Hi Tyler, i'm often trying to figure out why Pio prefers to raise the suited combinations instead of the offsuit ones, on the first hand we can see that he's pretty much always raising JTs, KJs, KTs, sometimes Q9s but never JTo, KJo (at 6')... I think that the EV between raising JTs instead of JTo is very close and Pio prefer to choose to raise this hand when the EV is slightly better but i don't know where this extra value comes from. There is the same case in hand 2, where he raises QJs/JTs/QTs and not the offsuit combos. In this hand i find however that having QJ with a backdoor FD is better to call than QJo as we can easier call the barrel on future street (if we hit our bd fd, 25% of the time).
22' : i don't find that we have any bluff interested in check raising the turn and that we prefer to just bet our drasws on the flop or on the turn (unless that we have a specific read on vilain that he's betting to often on the turn and bluff. Thanks :)

Tyler Forrester 8 years, 8 months ago

Sometimes it has to do with card removal against certain ranges the JTs blocks marginally more combos fo nutted hands. If we look at the ev differences between calling and raising with all hands, its very rare for the difference to be more than a couple of % of pot, so realistically both strategies (raising offsuit or suited) are good. However we want to make sure our raising frequency doesn't become too high or we can become counter exploited.

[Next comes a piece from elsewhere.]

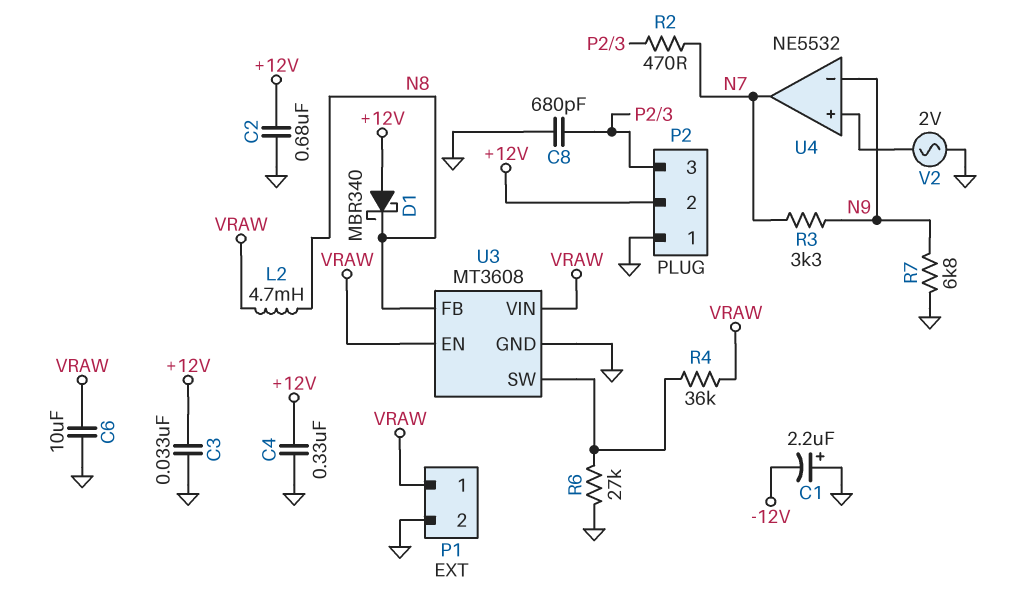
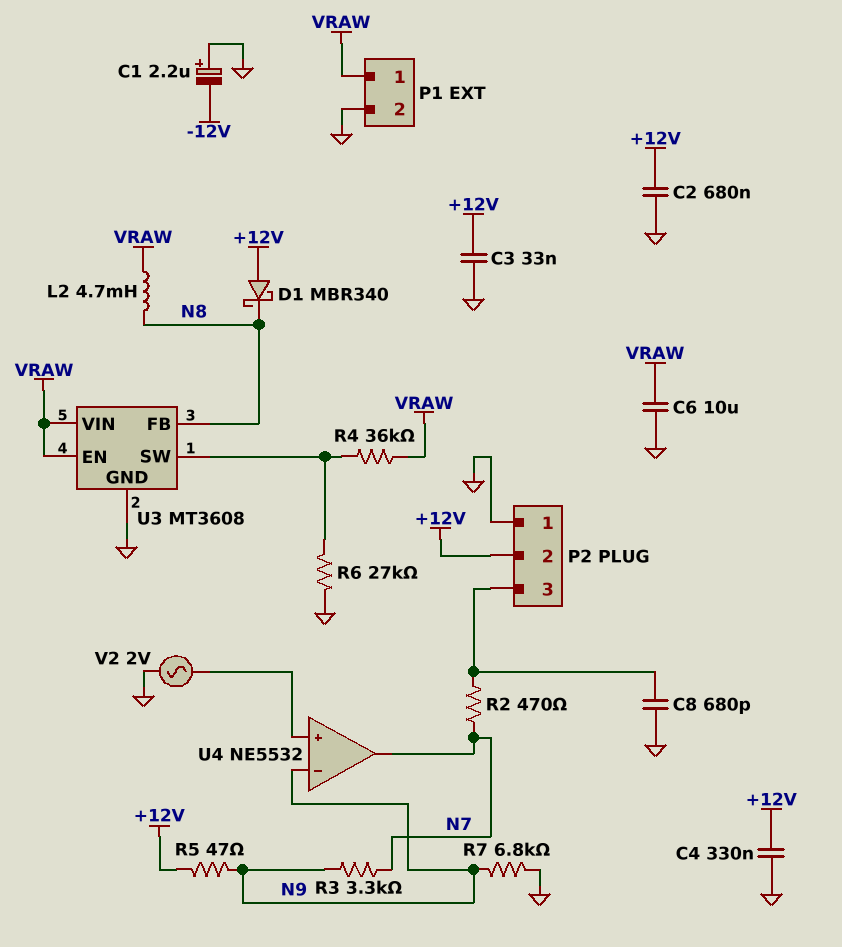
R5: none -> 47 (+12V, N9)

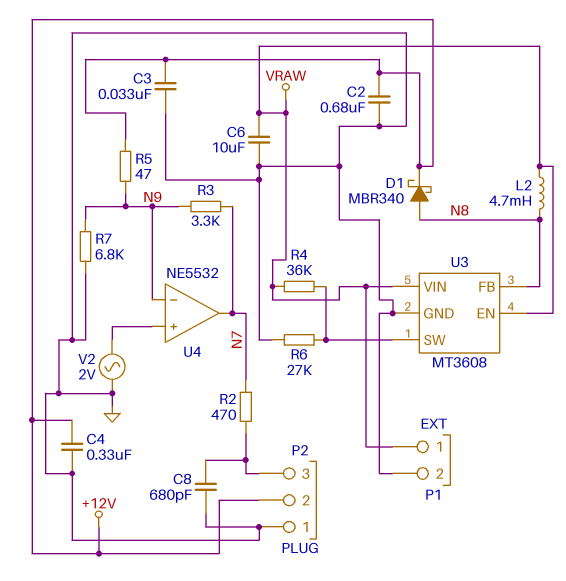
C1: 2.2uF (plus GND, minus -12V) -> none
D1: schottky MBR340 (A +12V, K N8) -> schottky MBR340 (A N8, K +12V)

@22, I think that's a mistake to not have any bluffs here. Something like AK here with a spade makes a good checkraise bluff. It blocks his two street calling range (KQ, AQ) and some of his flush draws, so it should be at least breakeven to raise here against a balanced strategy. Because villain needs to make AK with a spade here breakeven to bet, he'll call the two big bets relatively lightly. Otherwise, he will be overfolding. This is a spot where knowing your opponent can net a lot of money.

thereheis 8 years, 8 months ago

18:45
This is a spot where solvers usually do more leading than I expected. I think it mostly has to do with the low SPR and equity advantage. On similar board textures where, say, UTG raises and CO flats, they recommend checking a lot even with an equity advantage.

Here's a Pio sim I ran. From top left counterclockwise:
1. OOP EV allowing for OOP to cbet
2. OOP EV checking 100%
3. IP preflop range
4. OOP preflop range

I think 93s in particular benefits from taking the lead somewhere. I liked your idea of jamming the turn - you can have some A6s,96s,86s,65s,64s,76s, right?

thereheis 8 years, 8 months ago

Just realized that image is a little too small, but you can get the jist. Cbet $40 with 68% strategy has EV of 40.21. Check everything strategy has EV of 37.98.

Tyler Forrester 8 years, 8 months ago

Thanks for the awesome sim! You're right. I definitely should be leading this board. Its a situation where six max ranges play a little bit differently than headsup ranges. Next time I'm leading the flop or jamming the turn.

P.S. I'm liking your second post because you deserve two likes.

DuDot 8 years, 8 months ago

I got a lot out of this video. One question -

You 3bet with 23s. Do you think that's ever a profitable hand to play?